When Cleveland took office on March 4, 1893, a financial panic was in full swing. As he tried to negotiate that crisis, Republicans sagely told voters the crash was the result of the Democrats’ policies. When Democrats turned to an income tax so they could lower the tariffs that were hurting consumers, Republicans insisted they were socialists. When unemployed workers and struggling farmers marched on Washington to ask for jobs or launched railroad strikes, Republicans insisted that Democrats stood with the mob, while Republicans were the party of law and order.
Republicans promised voters that they would restore the health of the economy. The 1894 midterm elections reversed the landslide of 1892, giving Republicans 130 more seats in the House—a two-thirds majority—and a majority in the Senate. The economy had begun to recover before the election, and that uptick continued.
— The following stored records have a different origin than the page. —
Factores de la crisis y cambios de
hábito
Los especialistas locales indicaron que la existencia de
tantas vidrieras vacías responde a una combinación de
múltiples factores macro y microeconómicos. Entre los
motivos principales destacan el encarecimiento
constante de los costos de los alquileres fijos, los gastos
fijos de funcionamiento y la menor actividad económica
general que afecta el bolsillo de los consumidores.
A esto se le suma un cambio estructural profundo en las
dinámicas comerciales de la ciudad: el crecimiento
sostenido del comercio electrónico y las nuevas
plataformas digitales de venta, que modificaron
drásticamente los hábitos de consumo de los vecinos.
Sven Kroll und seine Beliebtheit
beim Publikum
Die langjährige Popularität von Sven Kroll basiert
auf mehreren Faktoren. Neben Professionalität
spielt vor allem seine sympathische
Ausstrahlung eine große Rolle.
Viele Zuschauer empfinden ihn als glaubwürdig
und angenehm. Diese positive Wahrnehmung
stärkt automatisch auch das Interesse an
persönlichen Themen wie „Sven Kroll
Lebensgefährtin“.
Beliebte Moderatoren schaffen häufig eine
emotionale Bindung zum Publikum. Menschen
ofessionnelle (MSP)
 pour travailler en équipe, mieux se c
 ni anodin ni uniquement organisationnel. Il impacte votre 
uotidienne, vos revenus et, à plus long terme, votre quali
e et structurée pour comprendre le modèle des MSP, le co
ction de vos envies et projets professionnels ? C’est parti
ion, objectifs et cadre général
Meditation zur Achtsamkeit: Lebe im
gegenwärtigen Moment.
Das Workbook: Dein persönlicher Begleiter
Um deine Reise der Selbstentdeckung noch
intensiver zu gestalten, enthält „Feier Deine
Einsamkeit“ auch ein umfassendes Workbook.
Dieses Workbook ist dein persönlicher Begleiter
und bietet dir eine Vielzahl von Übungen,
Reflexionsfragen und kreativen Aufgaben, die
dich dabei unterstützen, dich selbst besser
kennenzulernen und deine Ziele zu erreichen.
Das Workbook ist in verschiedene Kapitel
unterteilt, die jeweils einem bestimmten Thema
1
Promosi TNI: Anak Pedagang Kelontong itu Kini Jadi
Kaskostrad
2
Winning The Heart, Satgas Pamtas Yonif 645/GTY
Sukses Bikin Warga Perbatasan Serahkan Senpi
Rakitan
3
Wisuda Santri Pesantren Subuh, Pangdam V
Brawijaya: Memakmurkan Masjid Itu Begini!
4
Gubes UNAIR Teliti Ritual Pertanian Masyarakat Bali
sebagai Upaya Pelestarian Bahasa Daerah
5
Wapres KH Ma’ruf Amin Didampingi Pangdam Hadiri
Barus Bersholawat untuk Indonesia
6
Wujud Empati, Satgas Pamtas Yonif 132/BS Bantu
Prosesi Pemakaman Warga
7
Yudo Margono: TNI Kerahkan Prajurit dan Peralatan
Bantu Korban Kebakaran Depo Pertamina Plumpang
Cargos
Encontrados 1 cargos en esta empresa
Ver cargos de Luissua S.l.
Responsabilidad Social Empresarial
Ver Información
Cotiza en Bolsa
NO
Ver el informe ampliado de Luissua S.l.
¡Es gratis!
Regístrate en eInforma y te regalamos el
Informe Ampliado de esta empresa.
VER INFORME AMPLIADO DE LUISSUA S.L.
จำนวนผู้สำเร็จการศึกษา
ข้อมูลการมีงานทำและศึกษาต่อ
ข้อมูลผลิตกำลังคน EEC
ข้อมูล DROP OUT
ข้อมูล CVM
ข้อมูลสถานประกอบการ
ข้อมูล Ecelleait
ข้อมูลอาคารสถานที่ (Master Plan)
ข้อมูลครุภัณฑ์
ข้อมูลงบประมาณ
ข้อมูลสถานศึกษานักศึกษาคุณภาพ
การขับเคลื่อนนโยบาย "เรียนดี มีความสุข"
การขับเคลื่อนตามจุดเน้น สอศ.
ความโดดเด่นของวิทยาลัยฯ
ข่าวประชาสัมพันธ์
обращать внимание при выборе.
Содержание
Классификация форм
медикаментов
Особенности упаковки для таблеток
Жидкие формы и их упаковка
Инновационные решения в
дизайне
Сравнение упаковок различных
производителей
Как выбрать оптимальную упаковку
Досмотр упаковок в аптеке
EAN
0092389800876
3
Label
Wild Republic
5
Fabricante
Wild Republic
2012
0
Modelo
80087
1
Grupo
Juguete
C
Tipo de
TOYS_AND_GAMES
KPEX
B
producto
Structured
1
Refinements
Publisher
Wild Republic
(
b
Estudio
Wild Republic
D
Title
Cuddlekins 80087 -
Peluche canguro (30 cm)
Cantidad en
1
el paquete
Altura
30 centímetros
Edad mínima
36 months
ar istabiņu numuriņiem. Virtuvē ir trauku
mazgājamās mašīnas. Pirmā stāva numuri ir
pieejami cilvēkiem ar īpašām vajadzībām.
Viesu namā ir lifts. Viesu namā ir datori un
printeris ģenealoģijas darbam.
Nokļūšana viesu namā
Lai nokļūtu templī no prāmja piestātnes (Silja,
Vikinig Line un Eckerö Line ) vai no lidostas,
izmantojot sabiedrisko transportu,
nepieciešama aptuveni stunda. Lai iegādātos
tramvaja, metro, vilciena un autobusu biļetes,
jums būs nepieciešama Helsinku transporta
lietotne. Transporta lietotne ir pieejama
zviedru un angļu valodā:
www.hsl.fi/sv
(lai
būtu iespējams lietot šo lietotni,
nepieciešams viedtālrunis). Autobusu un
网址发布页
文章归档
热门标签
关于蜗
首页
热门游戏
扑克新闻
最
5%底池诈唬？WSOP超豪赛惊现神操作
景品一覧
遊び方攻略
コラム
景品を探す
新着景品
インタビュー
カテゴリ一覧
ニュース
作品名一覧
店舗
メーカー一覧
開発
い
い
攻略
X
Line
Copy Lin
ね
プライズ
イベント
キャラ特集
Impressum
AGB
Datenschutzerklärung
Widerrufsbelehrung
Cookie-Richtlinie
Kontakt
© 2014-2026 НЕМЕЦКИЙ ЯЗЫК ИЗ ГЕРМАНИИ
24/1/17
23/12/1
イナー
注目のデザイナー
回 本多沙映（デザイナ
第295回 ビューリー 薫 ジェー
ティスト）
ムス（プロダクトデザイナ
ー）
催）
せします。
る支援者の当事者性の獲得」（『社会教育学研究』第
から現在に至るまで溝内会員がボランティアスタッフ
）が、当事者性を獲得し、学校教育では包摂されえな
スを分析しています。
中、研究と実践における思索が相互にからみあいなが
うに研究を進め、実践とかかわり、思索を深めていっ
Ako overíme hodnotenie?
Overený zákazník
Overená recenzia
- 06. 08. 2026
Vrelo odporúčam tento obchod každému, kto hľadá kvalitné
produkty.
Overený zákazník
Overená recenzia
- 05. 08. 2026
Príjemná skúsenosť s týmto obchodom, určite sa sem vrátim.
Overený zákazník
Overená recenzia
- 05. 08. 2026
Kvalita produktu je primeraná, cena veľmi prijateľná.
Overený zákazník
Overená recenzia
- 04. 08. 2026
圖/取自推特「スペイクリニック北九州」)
The Democrats had plunged the country into a panic, the Chicago Tribune reported, but now “American manufacturers and merchants and business-men generally will draw a long breath of relief.”
How the media covers events matters.
Allison Fisher of Media Matters reported today that with the exception of MSNBC, national television news failed to cover the extraordinary story reported by Josh Dawsey and Maxine Joselow on May 9 in the Washington Post that Trump had told oil executives that if they gave $1 billion to his campaign, he would get rid of all the regulations the Biden administration has enacted to combat climate change.
In the 1920s, President Warren G. Harding’s secretary of the interior, Albert Fall, went to prison for a year for accepting a $385,000 bribe from oilman Edward L. Doheny in exchange for leases to drill for oil on naval reserve land in Elk Hills and Buena Vista, California, and Teapot Dome, Wyoming. Fall was the first former cabinet officer to go to prison, and the scandal was considered so outrageous that “Teapot Dome” has gone down in U.S. history as shorthand for a corrupt presidency.